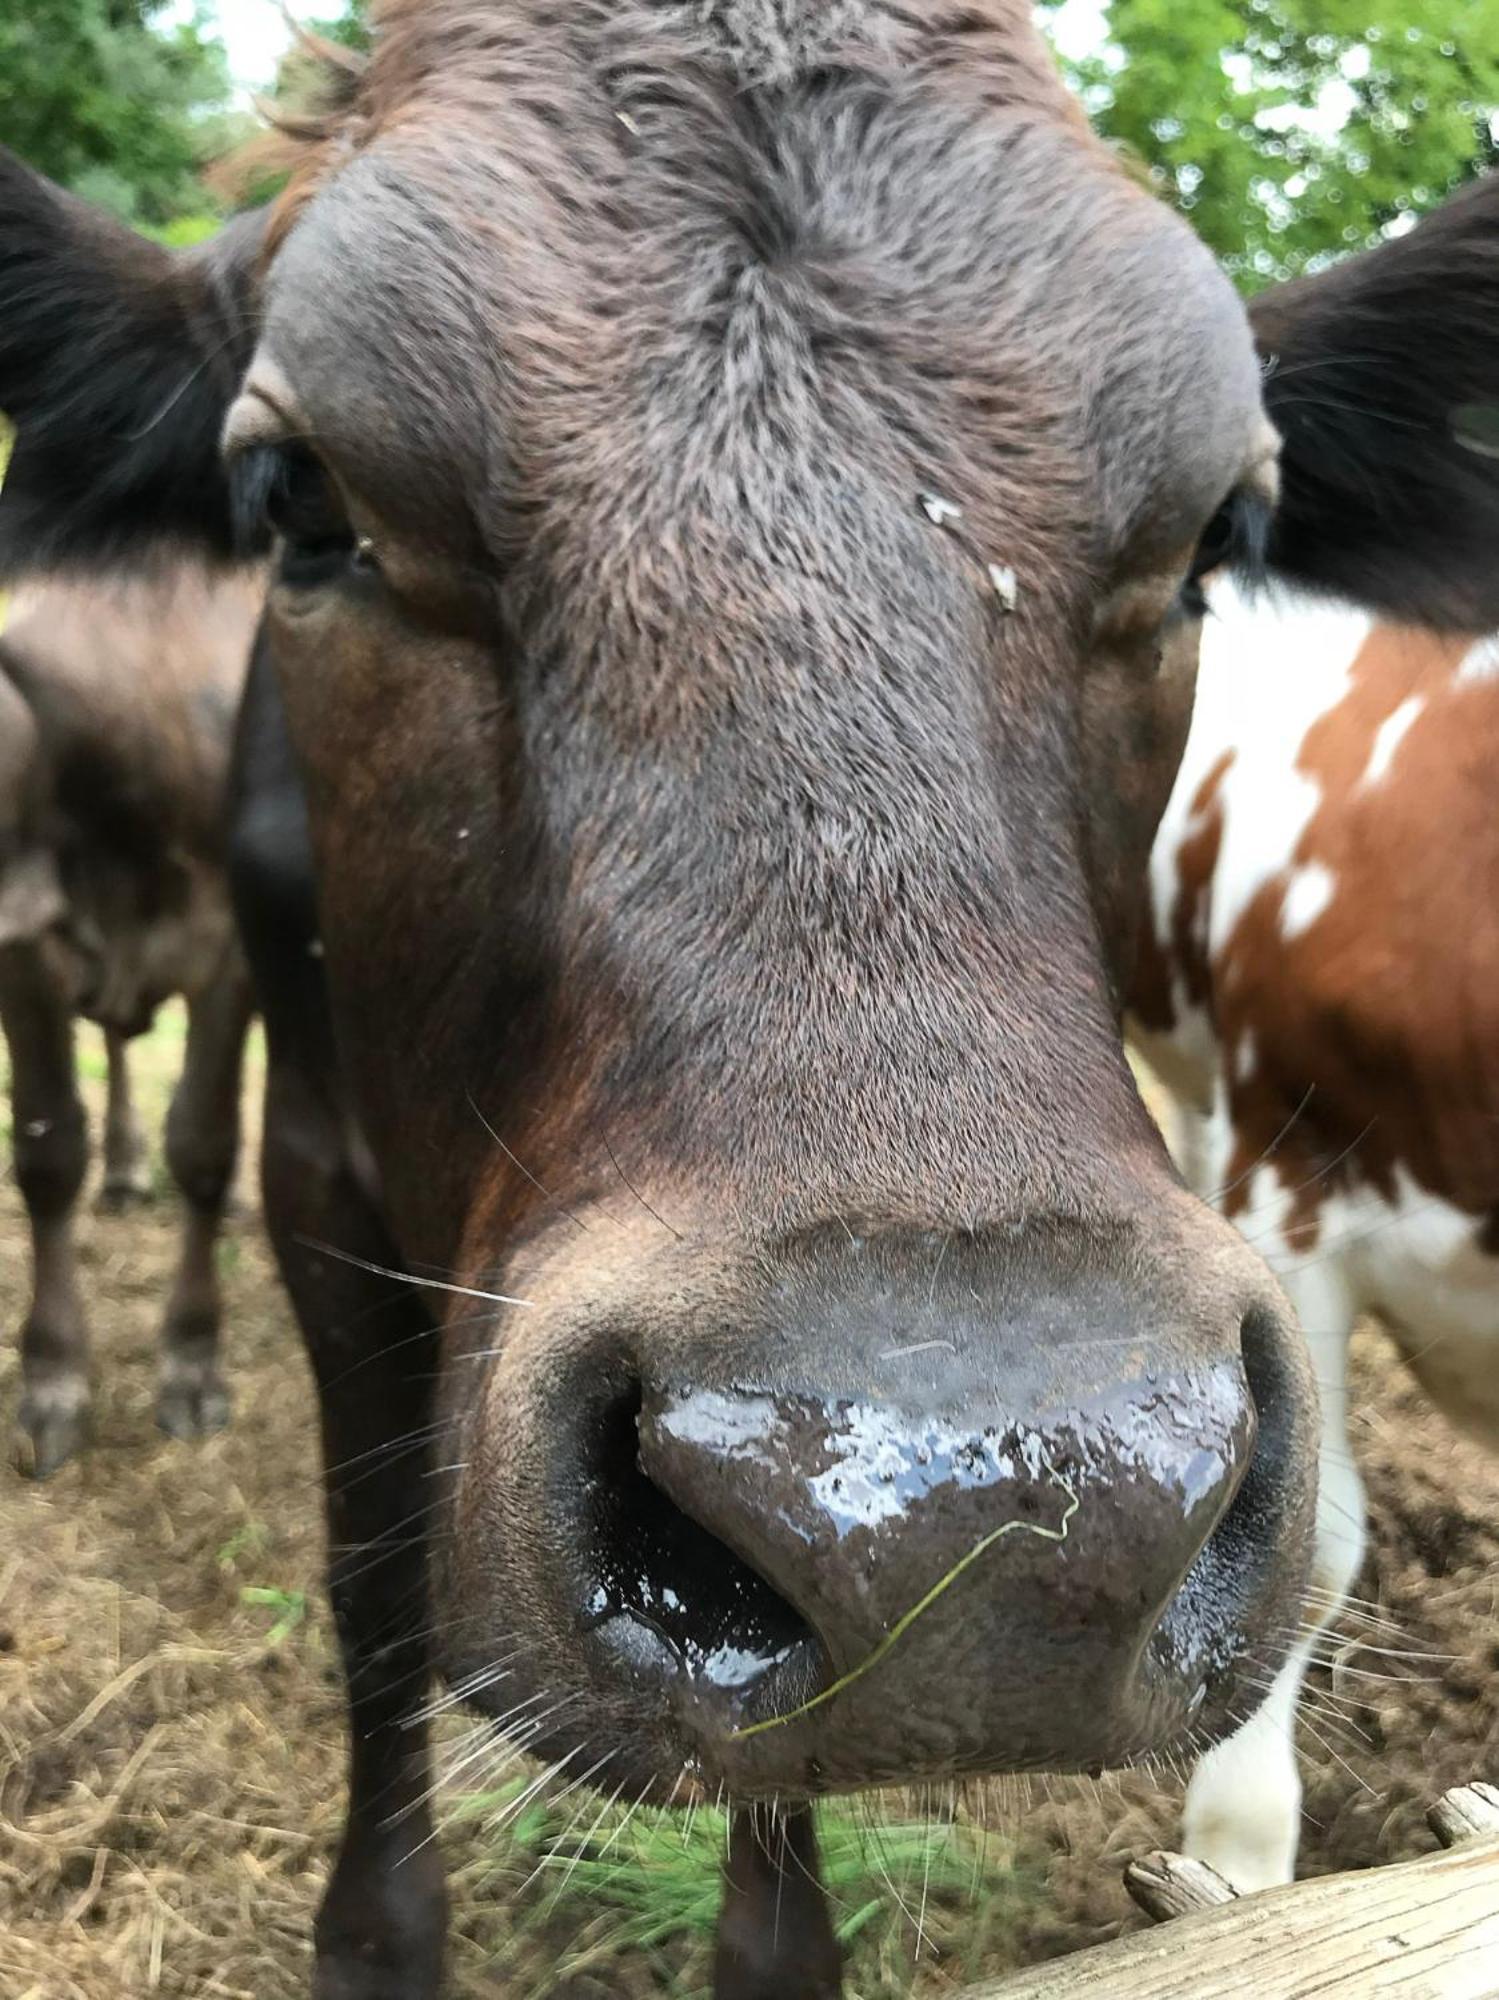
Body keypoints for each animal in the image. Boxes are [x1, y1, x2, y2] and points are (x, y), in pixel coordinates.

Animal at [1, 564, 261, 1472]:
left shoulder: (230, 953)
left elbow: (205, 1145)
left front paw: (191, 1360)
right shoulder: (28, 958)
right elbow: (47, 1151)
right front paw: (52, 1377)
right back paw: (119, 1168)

EXERCISE PROMPT:
Restate exactly, and only, the line containing "left front paw: (191, 1360)" together with all lines after it to the end of the material.

SOLUTION TO THIS EXERCISE:
left front paw: (191, 1360)
right shoulder: (28, 958)
right elbow: (47, 1151)
right front paw: (52, 1377)
right back paw: (119, 1168)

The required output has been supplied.